Saved entries
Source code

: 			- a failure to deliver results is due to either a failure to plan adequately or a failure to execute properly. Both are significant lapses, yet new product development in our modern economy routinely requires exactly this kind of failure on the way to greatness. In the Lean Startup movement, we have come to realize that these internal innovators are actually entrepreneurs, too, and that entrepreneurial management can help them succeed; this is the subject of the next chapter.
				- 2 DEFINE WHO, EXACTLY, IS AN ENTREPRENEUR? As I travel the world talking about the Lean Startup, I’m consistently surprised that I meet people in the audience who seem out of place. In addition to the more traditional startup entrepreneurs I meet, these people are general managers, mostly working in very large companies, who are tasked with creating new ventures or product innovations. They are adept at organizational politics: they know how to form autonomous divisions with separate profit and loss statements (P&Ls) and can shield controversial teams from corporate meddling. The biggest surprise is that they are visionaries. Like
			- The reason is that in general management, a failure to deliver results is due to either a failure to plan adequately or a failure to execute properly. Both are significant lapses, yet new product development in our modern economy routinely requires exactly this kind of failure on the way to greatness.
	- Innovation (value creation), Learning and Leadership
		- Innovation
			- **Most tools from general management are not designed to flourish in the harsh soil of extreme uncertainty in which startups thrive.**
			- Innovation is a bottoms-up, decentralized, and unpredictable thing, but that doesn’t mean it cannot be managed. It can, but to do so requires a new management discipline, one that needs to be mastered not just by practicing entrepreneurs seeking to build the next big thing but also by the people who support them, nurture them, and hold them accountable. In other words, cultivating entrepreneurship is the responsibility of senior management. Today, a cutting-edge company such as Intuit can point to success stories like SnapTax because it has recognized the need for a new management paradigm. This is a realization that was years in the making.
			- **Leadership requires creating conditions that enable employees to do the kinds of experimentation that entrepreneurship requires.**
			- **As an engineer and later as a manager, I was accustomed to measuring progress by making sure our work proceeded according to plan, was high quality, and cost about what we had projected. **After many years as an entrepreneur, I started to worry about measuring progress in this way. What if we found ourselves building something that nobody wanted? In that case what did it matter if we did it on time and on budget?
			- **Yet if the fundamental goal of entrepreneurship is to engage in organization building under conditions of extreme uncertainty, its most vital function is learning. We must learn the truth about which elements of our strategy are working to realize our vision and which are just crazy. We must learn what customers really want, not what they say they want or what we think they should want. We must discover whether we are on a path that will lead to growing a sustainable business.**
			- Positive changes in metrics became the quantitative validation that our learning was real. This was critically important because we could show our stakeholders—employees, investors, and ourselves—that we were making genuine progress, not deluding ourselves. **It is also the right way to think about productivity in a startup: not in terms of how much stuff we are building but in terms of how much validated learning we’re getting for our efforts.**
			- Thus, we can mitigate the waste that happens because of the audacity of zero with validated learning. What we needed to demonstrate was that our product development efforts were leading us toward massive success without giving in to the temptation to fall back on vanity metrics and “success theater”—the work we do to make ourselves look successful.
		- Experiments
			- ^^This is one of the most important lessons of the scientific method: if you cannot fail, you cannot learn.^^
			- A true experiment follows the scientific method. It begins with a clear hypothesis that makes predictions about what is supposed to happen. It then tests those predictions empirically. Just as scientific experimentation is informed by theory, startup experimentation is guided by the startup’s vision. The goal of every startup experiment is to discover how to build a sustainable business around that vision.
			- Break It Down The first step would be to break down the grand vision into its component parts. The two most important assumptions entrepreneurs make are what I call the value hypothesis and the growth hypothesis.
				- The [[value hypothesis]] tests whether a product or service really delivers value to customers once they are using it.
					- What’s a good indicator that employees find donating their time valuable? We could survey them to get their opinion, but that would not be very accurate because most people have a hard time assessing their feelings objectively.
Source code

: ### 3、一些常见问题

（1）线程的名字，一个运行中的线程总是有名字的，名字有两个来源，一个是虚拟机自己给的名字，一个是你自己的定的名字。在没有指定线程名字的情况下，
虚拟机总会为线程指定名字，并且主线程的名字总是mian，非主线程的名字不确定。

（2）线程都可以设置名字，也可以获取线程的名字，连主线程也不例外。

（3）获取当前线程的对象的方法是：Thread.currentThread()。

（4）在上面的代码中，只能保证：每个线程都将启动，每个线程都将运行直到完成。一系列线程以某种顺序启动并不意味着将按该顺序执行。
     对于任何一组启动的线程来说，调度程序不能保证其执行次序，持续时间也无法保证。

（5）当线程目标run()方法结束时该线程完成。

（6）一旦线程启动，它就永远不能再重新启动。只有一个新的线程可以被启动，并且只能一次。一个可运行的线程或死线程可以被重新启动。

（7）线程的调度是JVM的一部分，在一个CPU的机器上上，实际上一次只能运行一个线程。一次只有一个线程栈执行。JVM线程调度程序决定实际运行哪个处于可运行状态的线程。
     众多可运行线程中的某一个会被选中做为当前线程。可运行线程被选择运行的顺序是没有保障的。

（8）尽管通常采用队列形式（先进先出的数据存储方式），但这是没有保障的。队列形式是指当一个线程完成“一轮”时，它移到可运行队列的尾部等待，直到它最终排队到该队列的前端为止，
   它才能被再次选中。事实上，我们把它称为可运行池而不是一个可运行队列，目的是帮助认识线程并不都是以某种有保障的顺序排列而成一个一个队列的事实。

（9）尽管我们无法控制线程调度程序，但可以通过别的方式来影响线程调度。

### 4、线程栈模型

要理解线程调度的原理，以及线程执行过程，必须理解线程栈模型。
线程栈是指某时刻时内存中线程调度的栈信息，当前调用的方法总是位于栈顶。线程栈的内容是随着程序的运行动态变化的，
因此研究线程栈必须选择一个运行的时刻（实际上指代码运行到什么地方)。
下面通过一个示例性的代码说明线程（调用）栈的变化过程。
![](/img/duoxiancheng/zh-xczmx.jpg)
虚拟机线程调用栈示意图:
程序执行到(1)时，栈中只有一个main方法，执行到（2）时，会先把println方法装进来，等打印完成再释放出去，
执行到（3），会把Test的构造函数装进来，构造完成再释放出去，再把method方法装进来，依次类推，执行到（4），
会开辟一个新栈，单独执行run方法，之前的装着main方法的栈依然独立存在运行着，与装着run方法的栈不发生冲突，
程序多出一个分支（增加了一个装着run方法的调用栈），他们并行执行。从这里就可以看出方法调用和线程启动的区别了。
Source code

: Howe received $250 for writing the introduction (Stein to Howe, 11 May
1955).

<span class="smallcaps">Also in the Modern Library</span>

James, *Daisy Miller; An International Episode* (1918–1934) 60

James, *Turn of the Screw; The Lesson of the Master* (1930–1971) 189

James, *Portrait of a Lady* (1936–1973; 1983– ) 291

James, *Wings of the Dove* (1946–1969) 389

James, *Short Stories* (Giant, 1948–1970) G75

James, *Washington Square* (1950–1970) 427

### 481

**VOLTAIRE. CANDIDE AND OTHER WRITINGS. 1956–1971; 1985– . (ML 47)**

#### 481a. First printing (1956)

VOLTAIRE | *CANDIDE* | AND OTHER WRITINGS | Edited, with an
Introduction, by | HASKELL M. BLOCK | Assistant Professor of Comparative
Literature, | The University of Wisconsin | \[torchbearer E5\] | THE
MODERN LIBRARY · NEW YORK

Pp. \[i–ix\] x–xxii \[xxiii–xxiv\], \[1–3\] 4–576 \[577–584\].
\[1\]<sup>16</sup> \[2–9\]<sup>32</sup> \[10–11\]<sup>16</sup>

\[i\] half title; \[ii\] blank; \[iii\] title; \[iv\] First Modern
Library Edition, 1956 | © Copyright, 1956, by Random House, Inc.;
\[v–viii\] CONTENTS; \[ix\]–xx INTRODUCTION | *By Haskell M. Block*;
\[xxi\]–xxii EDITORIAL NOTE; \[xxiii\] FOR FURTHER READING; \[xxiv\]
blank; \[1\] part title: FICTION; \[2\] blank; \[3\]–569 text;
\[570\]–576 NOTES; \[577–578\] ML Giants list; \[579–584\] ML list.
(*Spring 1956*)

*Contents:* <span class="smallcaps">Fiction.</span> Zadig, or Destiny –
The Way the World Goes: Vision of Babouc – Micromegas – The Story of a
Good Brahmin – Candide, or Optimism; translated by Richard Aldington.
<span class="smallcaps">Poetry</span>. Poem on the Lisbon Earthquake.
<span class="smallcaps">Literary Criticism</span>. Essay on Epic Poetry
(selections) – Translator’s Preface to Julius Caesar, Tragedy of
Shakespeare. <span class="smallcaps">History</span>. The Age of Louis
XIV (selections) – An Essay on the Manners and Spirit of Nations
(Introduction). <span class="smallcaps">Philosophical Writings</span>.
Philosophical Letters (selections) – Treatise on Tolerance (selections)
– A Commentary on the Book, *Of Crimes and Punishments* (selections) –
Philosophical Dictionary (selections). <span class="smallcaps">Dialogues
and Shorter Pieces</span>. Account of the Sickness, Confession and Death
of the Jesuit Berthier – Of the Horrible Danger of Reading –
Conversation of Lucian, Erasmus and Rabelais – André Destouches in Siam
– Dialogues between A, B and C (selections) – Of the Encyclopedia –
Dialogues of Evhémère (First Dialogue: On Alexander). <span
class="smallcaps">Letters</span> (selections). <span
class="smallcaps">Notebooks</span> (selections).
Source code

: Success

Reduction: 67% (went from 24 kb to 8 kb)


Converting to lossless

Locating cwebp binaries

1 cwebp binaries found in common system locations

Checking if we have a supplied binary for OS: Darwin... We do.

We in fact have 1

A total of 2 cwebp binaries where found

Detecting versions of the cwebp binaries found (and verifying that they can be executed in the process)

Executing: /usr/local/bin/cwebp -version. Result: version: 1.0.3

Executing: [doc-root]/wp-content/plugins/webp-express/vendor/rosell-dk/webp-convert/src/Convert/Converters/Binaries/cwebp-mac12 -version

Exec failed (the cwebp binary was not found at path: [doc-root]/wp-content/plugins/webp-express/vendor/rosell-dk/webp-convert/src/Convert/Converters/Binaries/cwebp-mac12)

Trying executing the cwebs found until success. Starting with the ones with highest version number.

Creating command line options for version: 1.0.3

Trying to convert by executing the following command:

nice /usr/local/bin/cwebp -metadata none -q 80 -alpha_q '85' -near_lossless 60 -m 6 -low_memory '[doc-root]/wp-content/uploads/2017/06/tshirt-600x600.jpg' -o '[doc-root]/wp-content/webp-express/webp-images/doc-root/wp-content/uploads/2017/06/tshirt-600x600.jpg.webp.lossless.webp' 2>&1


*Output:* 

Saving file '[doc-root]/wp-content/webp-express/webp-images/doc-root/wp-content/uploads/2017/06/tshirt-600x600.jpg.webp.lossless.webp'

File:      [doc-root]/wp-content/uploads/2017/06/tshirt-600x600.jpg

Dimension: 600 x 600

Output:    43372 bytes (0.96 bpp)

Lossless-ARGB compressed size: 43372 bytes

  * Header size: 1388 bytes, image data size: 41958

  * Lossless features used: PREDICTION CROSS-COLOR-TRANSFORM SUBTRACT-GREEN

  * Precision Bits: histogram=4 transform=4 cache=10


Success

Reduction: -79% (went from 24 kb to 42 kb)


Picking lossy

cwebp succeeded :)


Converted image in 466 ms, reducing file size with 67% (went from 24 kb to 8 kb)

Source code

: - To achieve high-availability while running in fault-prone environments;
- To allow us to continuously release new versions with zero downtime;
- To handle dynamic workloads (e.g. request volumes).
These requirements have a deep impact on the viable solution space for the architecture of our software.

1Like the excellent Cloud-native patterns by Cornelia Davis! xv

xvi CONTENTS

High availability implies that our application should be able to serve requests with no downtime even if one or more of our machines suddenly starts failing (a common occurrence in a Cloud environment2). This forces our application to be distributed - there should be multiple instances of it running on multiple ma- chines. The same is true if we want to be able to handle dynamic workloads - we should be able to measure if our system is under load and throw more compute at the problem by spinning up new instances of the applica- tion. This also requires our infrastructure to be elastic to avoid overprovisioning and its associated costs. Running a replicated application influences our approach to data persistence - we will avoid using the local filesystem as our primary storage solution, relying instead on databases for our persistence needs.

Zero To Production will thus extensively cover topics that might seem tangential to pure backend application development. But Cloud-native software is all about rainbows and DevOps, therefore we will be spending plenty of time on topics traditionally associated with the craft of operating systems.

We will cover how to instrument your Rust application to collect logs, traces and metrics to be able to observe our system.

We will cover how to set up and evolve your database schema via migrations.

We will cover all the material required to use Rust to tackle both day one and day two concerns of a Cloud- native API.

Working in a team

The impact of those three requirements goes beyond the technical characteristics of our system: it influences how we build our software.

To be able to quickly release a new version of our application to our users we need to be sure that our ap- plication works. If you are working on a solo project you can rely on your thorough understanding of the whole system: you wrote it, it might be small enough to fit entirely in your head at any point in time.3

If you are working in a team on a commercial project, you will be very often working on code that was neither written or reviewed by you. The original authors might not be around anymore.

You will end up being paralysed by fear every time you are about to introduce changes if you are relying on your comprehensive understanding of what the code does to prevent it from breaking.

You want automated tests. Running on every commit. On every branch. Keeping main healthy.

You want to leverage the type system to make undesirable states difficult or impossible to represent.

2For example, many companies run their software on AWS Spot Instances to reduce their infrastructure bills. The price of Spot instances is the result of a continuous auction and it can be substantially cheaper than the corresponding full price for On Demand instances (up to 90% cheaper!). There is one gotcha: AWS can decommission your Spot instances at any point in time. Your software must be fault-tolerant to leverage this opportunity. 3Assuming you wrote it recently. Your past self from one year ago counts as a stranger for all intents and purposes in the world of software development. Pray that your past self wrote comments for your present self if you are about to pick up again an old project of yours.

• **YOUR GOAL**: Across the data above, how many lines include the word "smallcaps"? Give only the number.

• **EXERCISE RESPONSE**: 9